Das tat sie nicht, und die Nötigungen, denen sie daraufhin nach ihren Angaben seitens des Stadtrats ausgesetzt war, führten dazu, dass sie wegen Bluthochdrucks krankgeschrieben wurde. Derweil setzten sich Moll und Personalchef Cabrera über ihre Absage hinweg und ordneten gemeinsam mittels einer Verfügung an, die sterblichen Überreste von Wilhelm Klatt exhumieren zu lassen. Auf diese Anordnung hin öffneten die Totengräber die Nische, entfernten Grabstein und Sarg, verstauten die sterblichen Überreste in einem Säckchen und lagerten sie in der Gemeinschaftsnische des Friedhofs – während Klatts Nische mit Cabreras Großmutter eine neue Bewohnerin fand.

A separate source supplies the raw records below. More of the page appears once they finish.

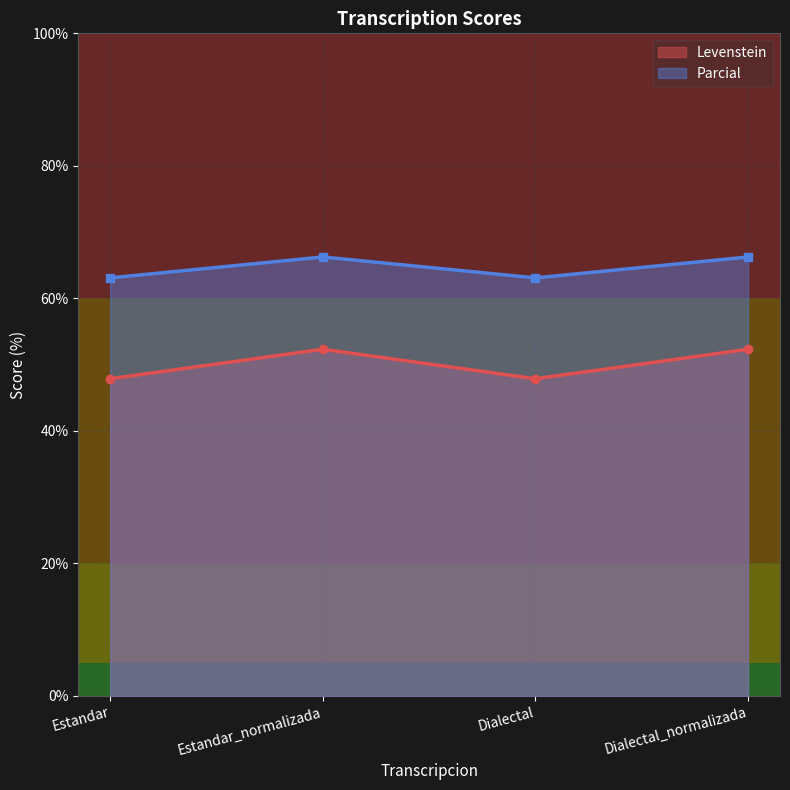

What is the total value across all series at Estandar?

111.0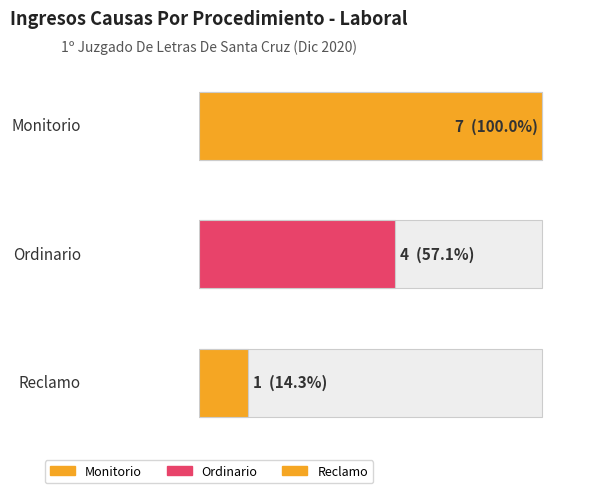

Reading right to left, what are all the values shown in this chart?

Reclamo=1	Ordinario=4	Monitorio=7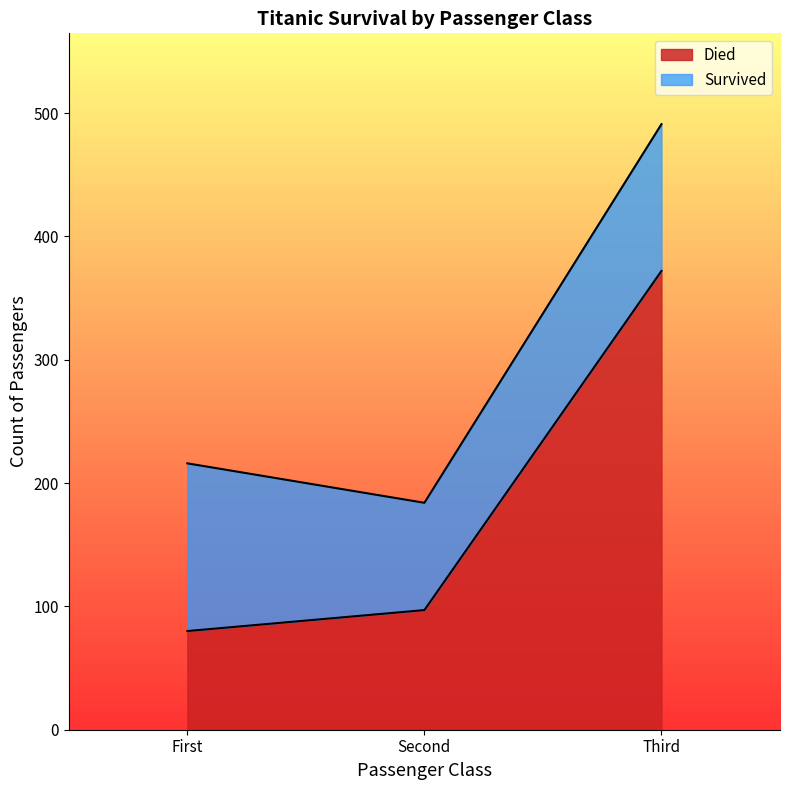

The chart shows a value of 117 at First. True or false?

False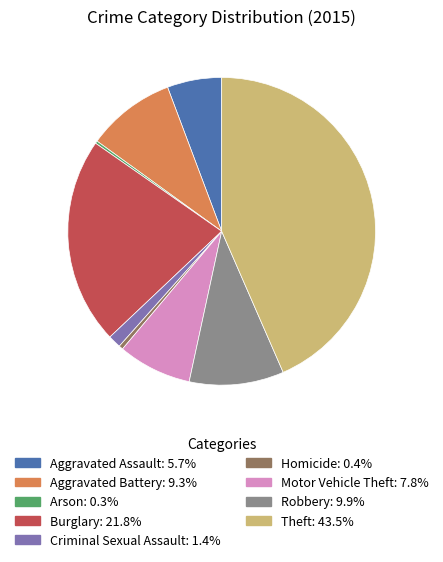

Combined, do Theft and Aggravated Battery account for over 50%?

Yes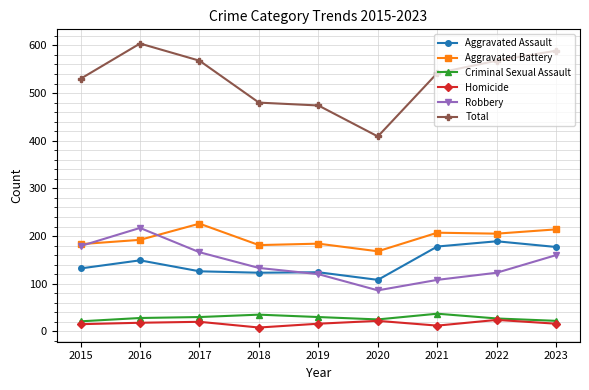

Which series has the largest total across all categories?

Total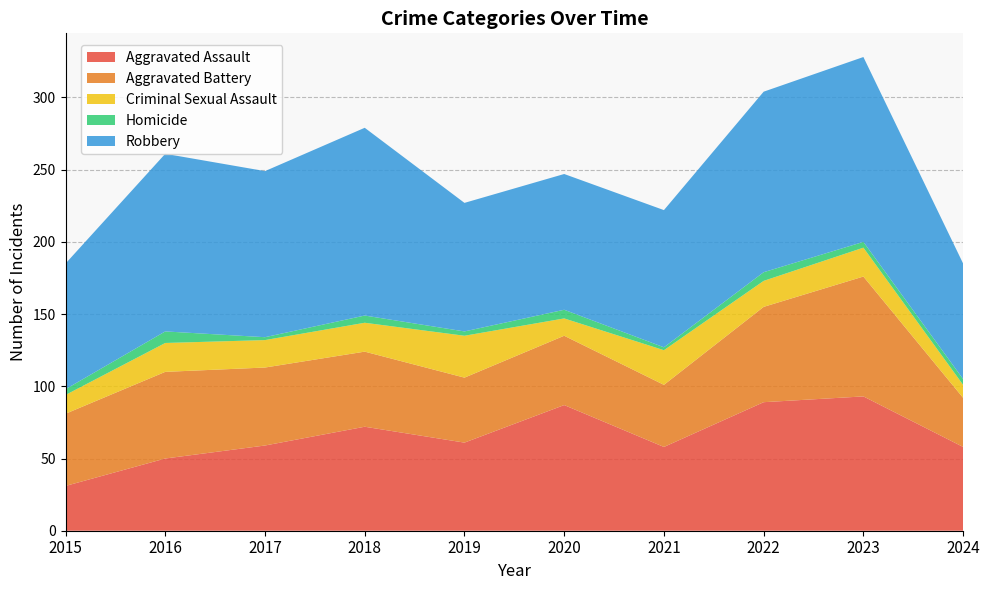

Reading right to left, extract all data points from this chart.

Aggravated Assault: 58	93	89	58	87	61	72	59	50	31
Aggravated Battery: 34	83	66	43	48	45	52	54	60	50
Criminal Sexual Assault: 9	20	18	24	12	29	20	19	20	13
Homicide: 4	4	6	2	6	3	5	2	8	4
Robbery: 80	128	125	95	94	89	130	115	123	87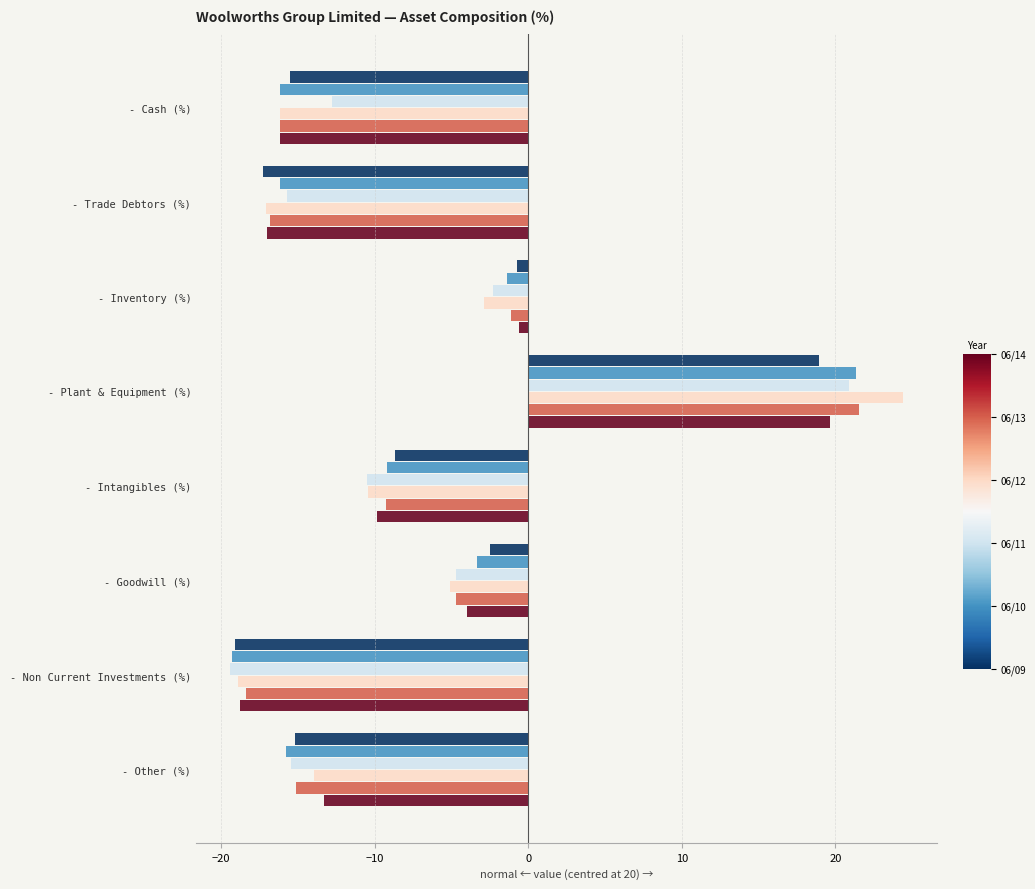

At which category is the sum across all series the highest?

- Plant & Equipment (%)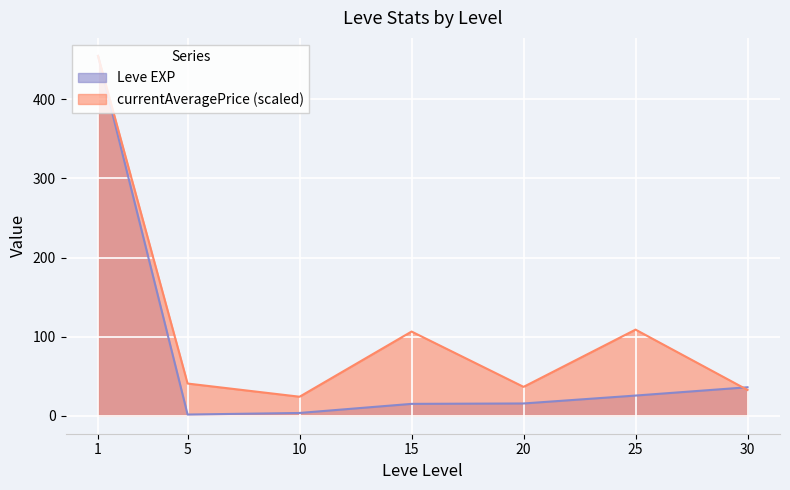

How many data points does each series have?

7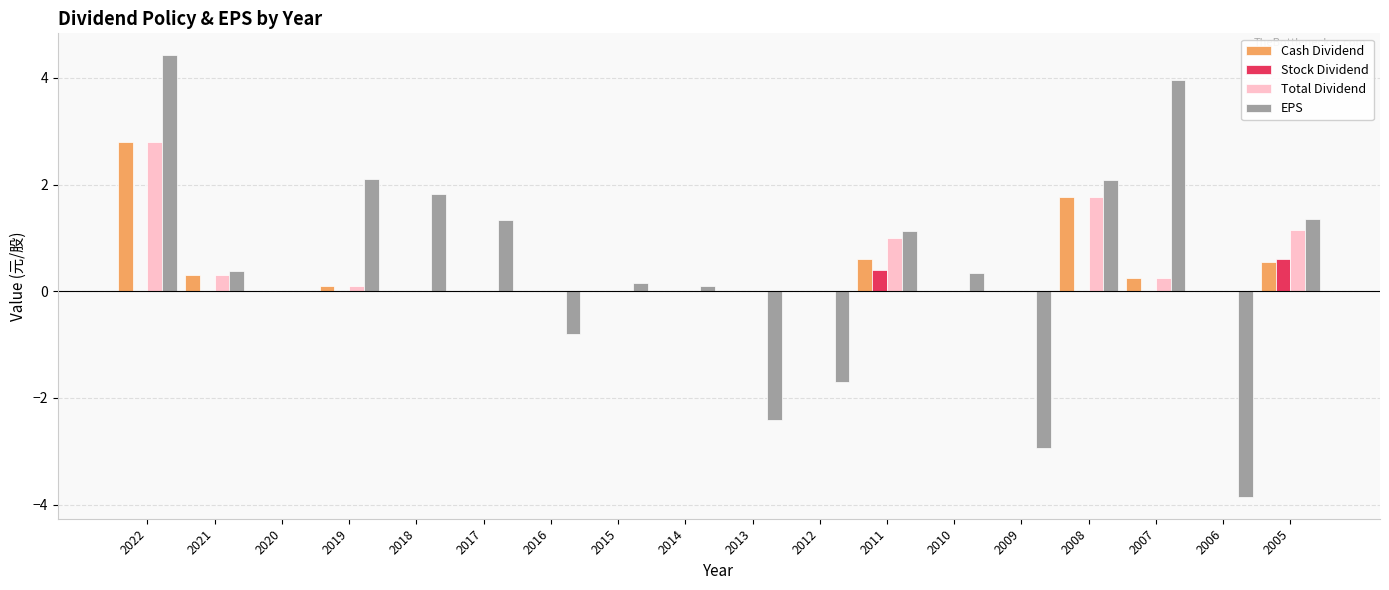

What is the difference between the EPS values at 2010 and 2014?

0.2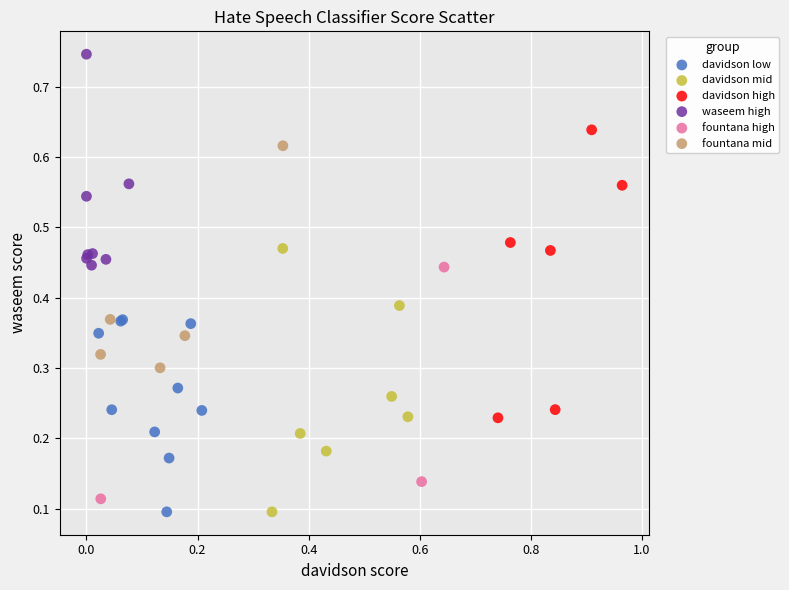

Which series has the widest spread of Y values?

davidson high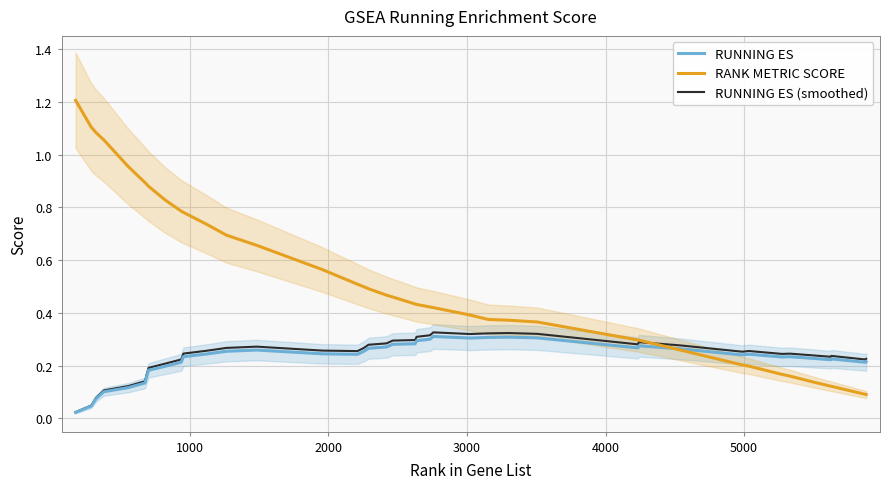

True or false: RUNNING ES (smoothed) and RANK METRIC SCORE intersect in this chart.

True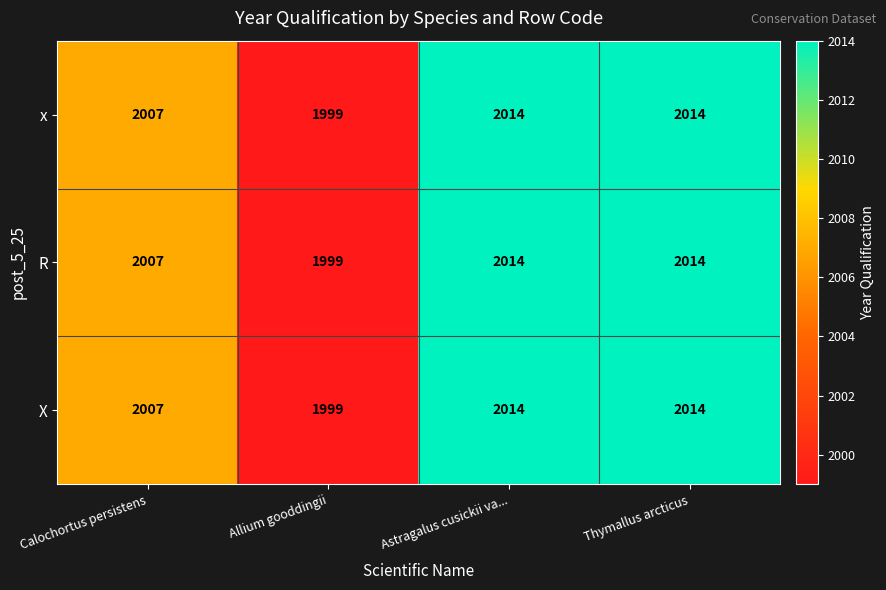

Is the value of x at Astragalus cusickii va... greater than the value of R at Allium gooddingii?

Yes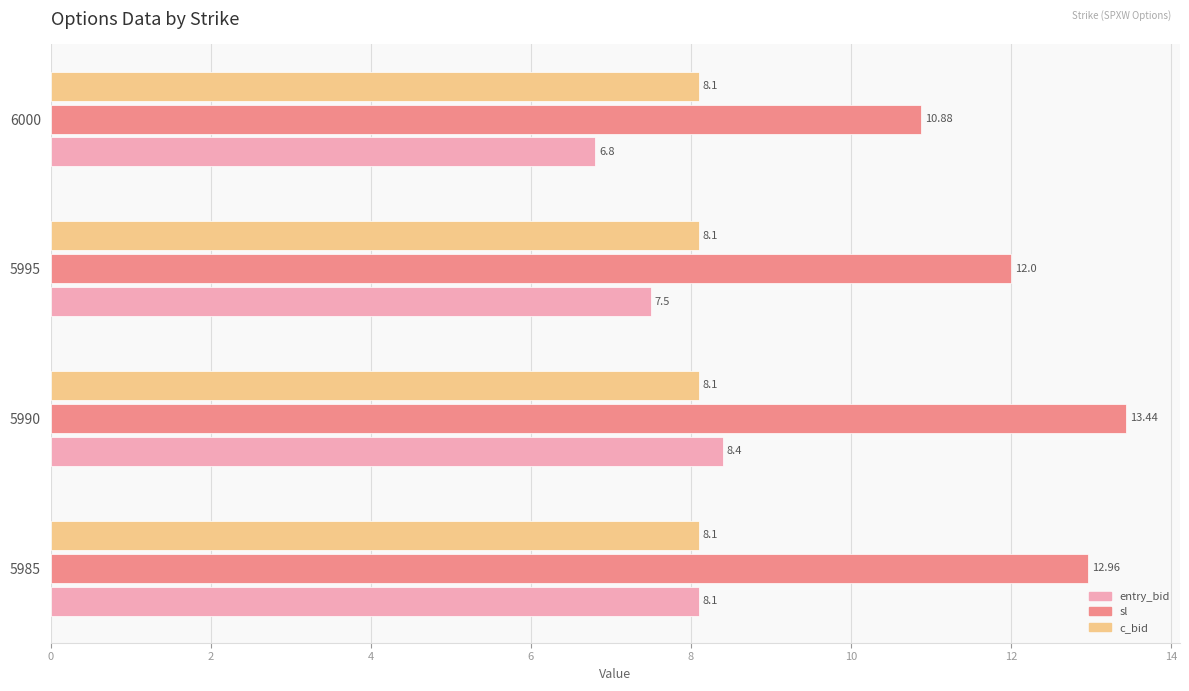

Count the number of data series in this chart.

3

Marco Bittner versuchte damals vergeblich, Angehörige oder Bekannte von Wilhelm Klatt ausfindig zu machen. Heute ist der PSOE-Politiker selbst FriedhofStadtrat. „ Ich würde so etwas nie zulassen, das ist doch unmoralisch“, sagt er. Bernardo Moll und Antonio Cabrera versicherten derweil bei dem Gerichtstermin, dass es bei der Exhumierung keinerlei Irregularitäten gegeben habe, ihre Verteidiger sprachen von „ politischer Montage“und „ Rache“.